## Brief
Copy the data that follows exactly as it is, excluding all pictures.

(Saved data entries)
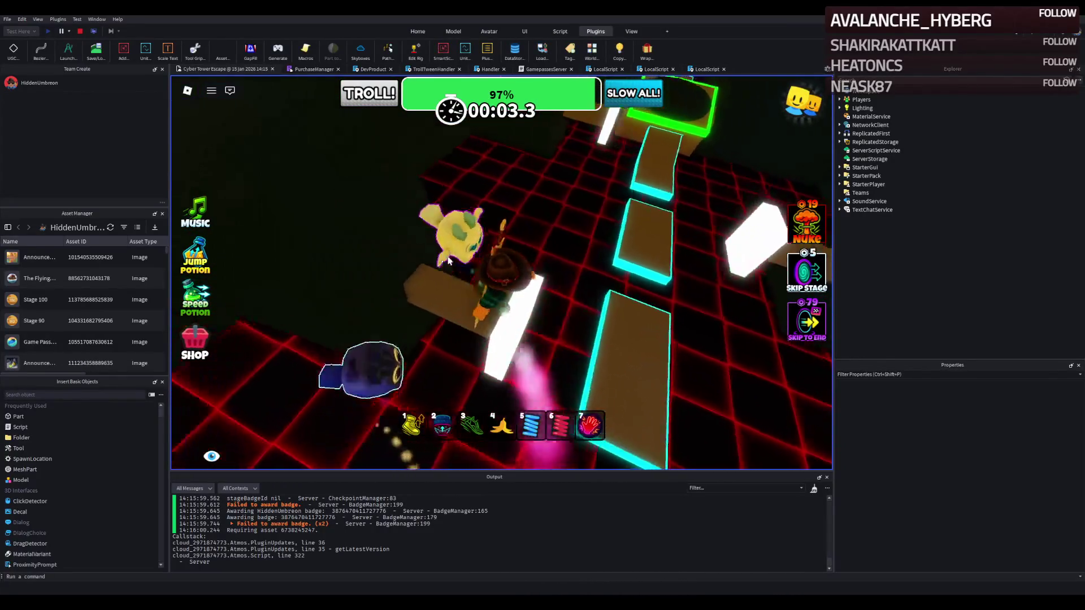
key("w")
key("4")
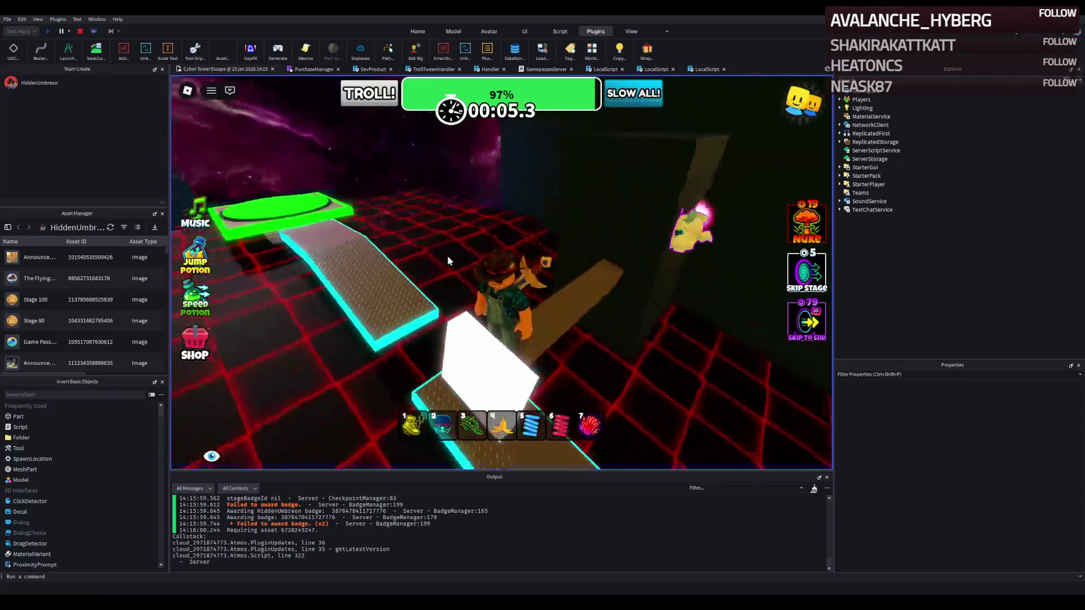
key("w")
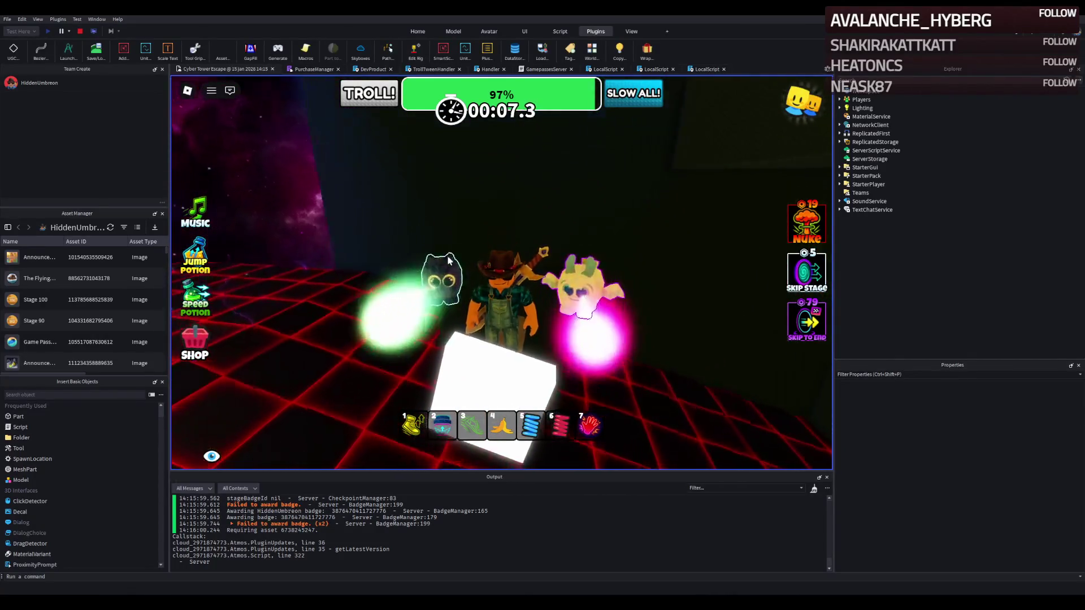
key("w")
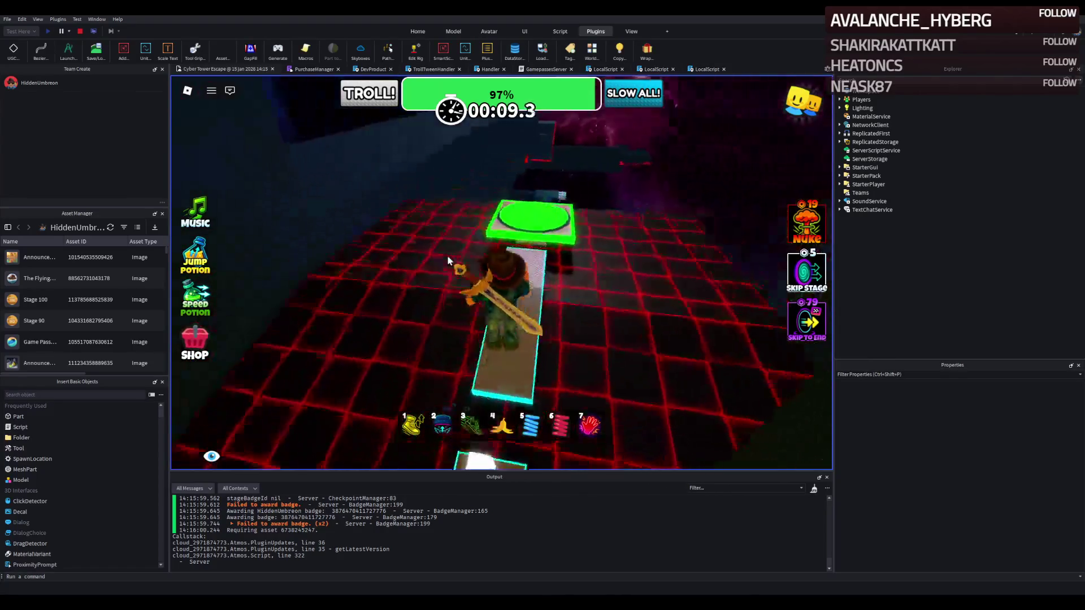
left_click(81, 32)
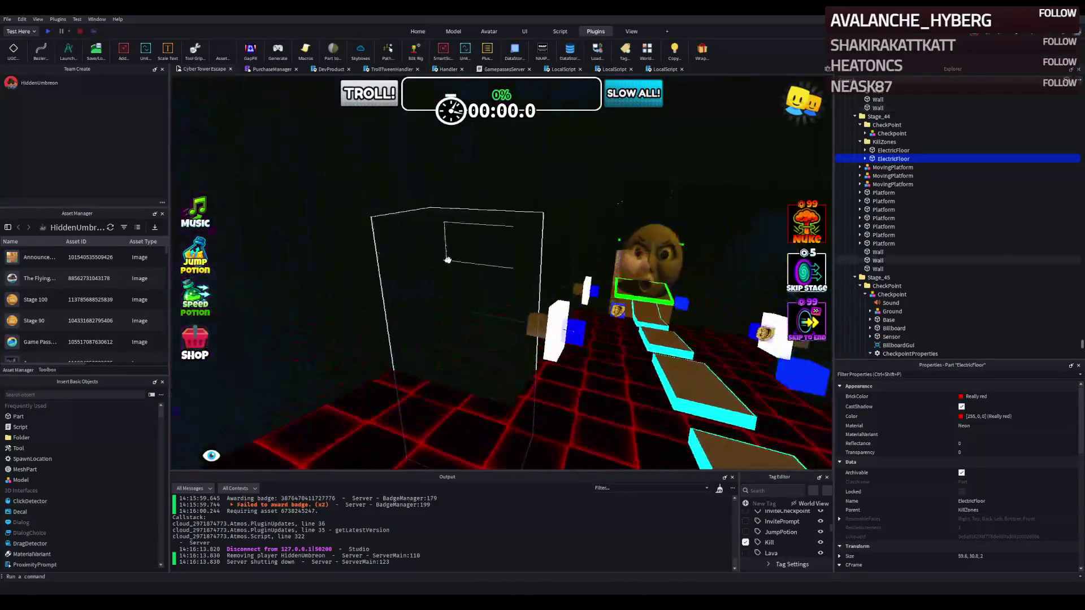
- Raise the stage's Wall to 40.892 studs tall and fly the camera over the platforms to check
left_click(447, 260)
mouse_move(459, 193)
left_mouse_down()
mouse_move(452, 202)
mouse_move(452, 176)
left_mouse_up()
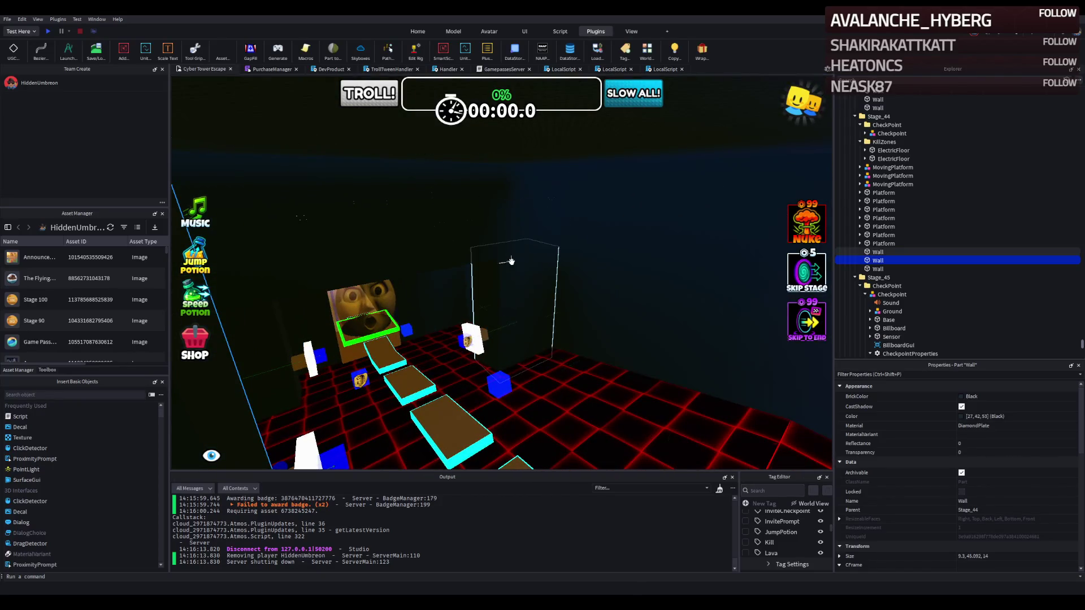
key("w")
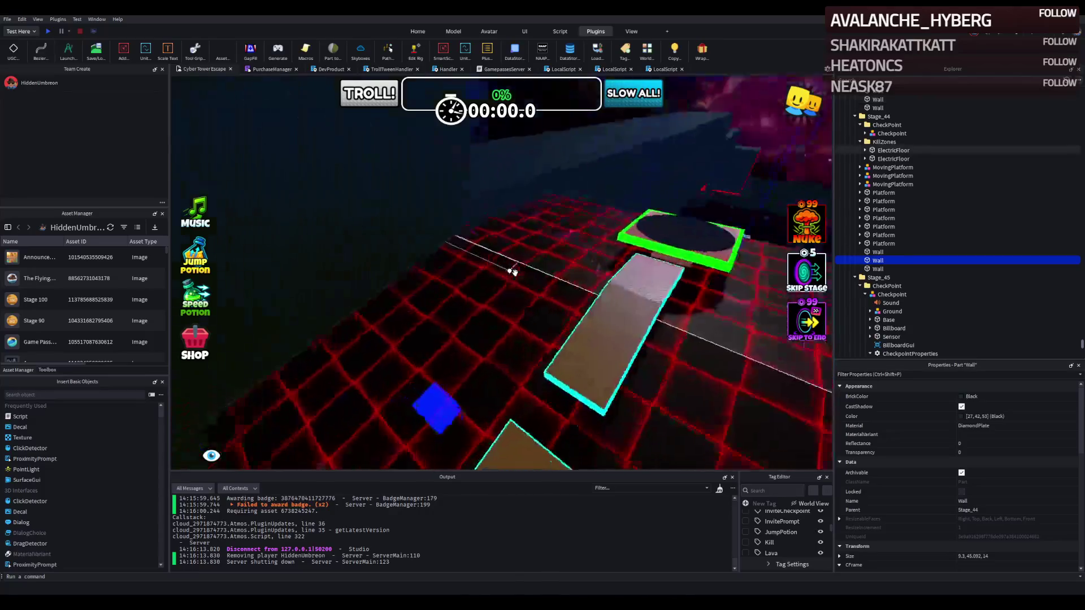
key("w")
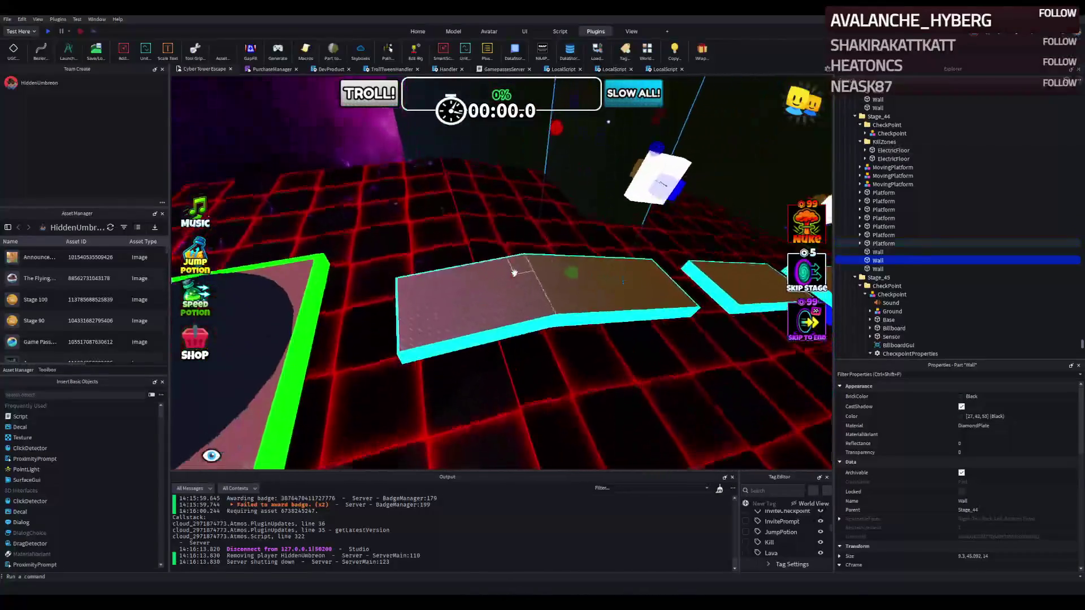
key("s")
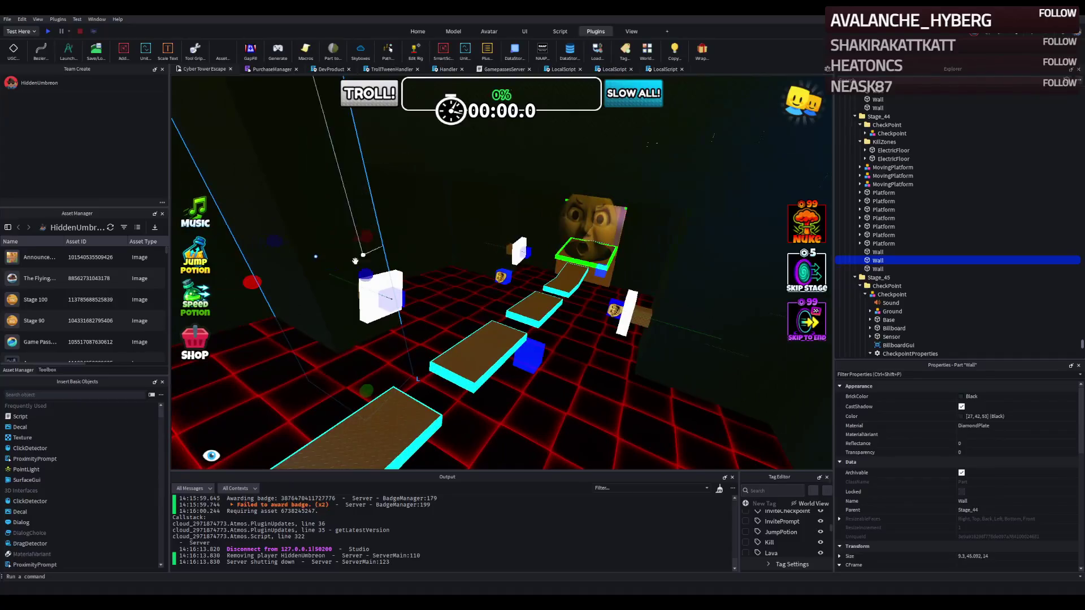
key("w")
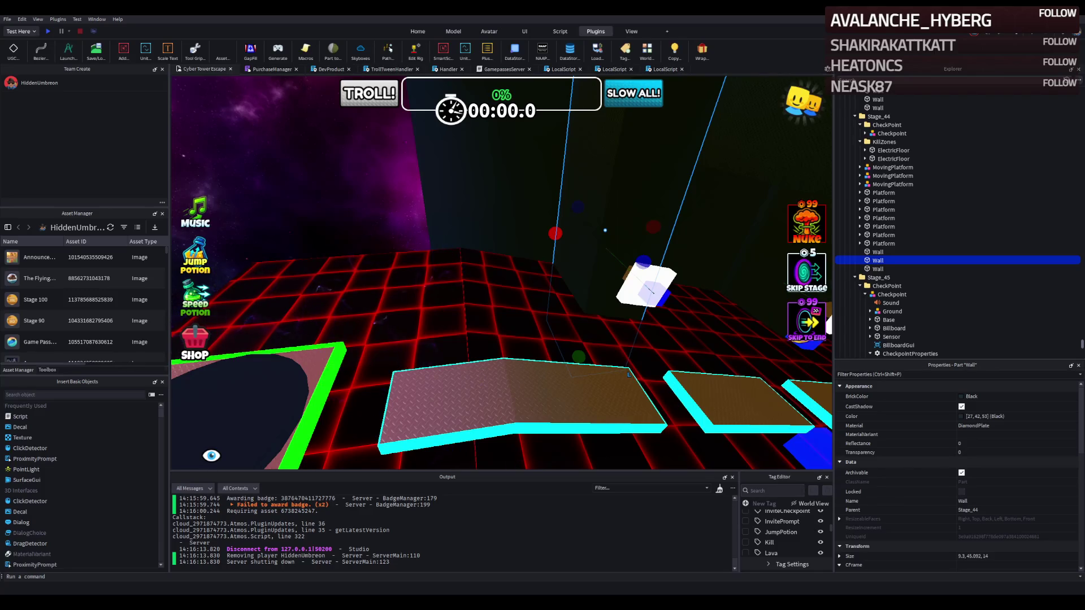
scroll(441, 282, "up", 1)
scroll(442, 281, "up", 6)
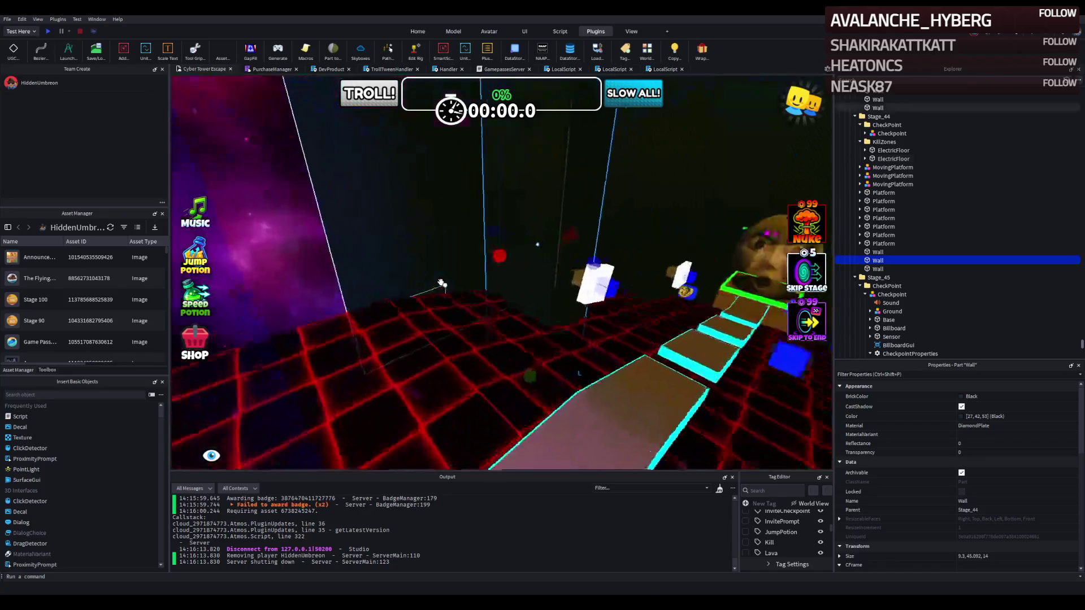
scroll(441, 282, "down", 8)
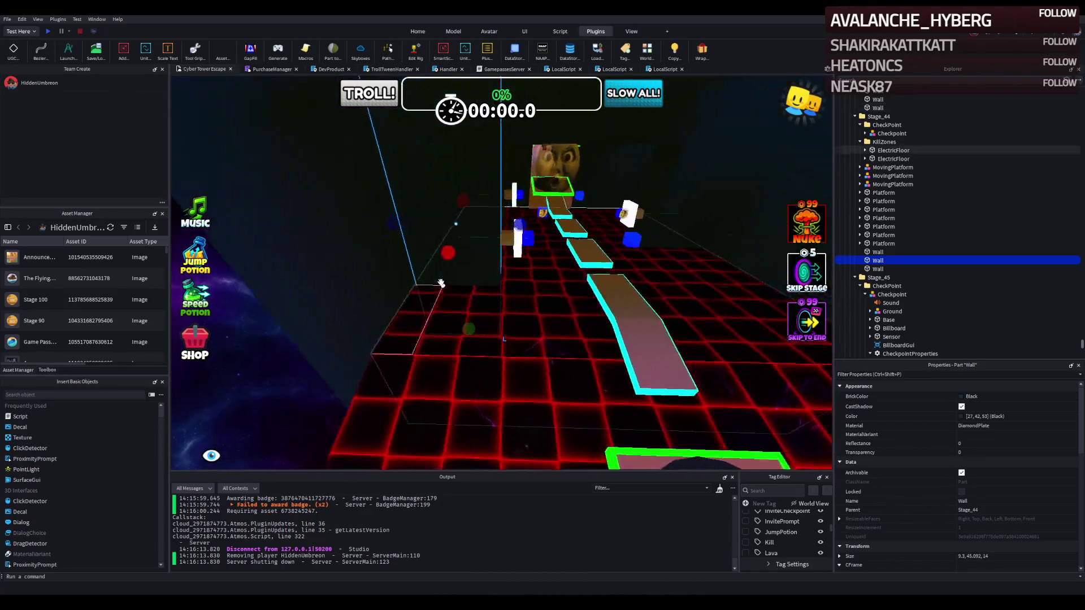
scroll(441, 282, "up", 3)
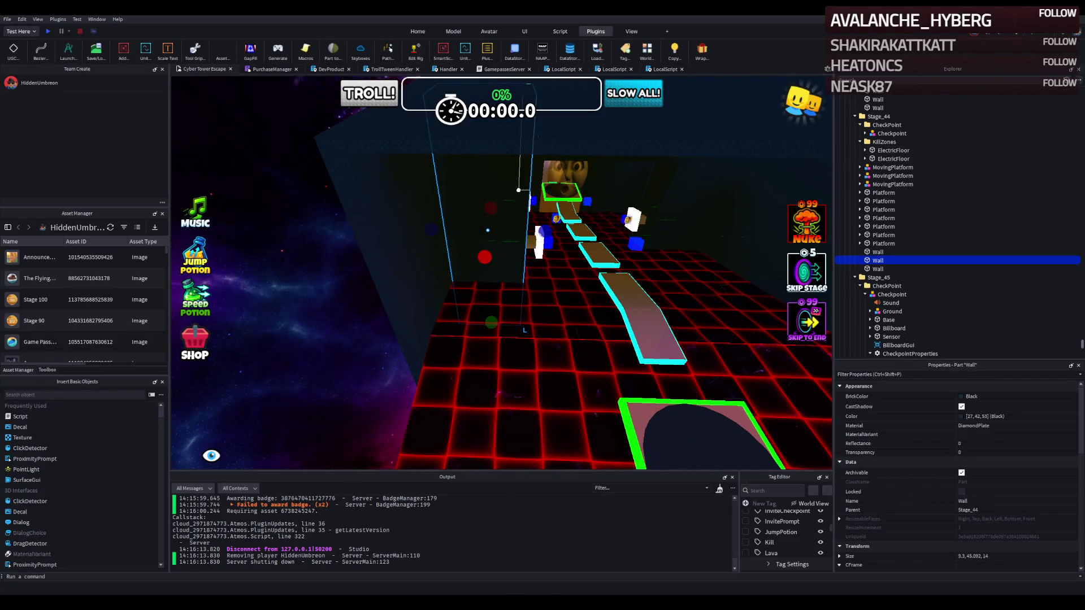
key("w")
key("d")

## Solved exercise
key("w")
key("4")
key("w")
key("w")
left_click(81, 32)
- Raise the stage's Wall to 40.892 studs tall and fly the camera over the platforms to check
left_click(447, 260)
mouse_move(459, 193)
left_mouse_down()
mouse_move(452, 202)
mouse_move(452, 176)
left_mouse_up()
key("w")
key("w")
key("s")
key("w")
scroll(441, 282, "up", 1)
scroll(442, 281, "up", 6)
scroll(441, 282, "down", 8)
scroll(441, 282, "up", 3)
key("w")
key("d")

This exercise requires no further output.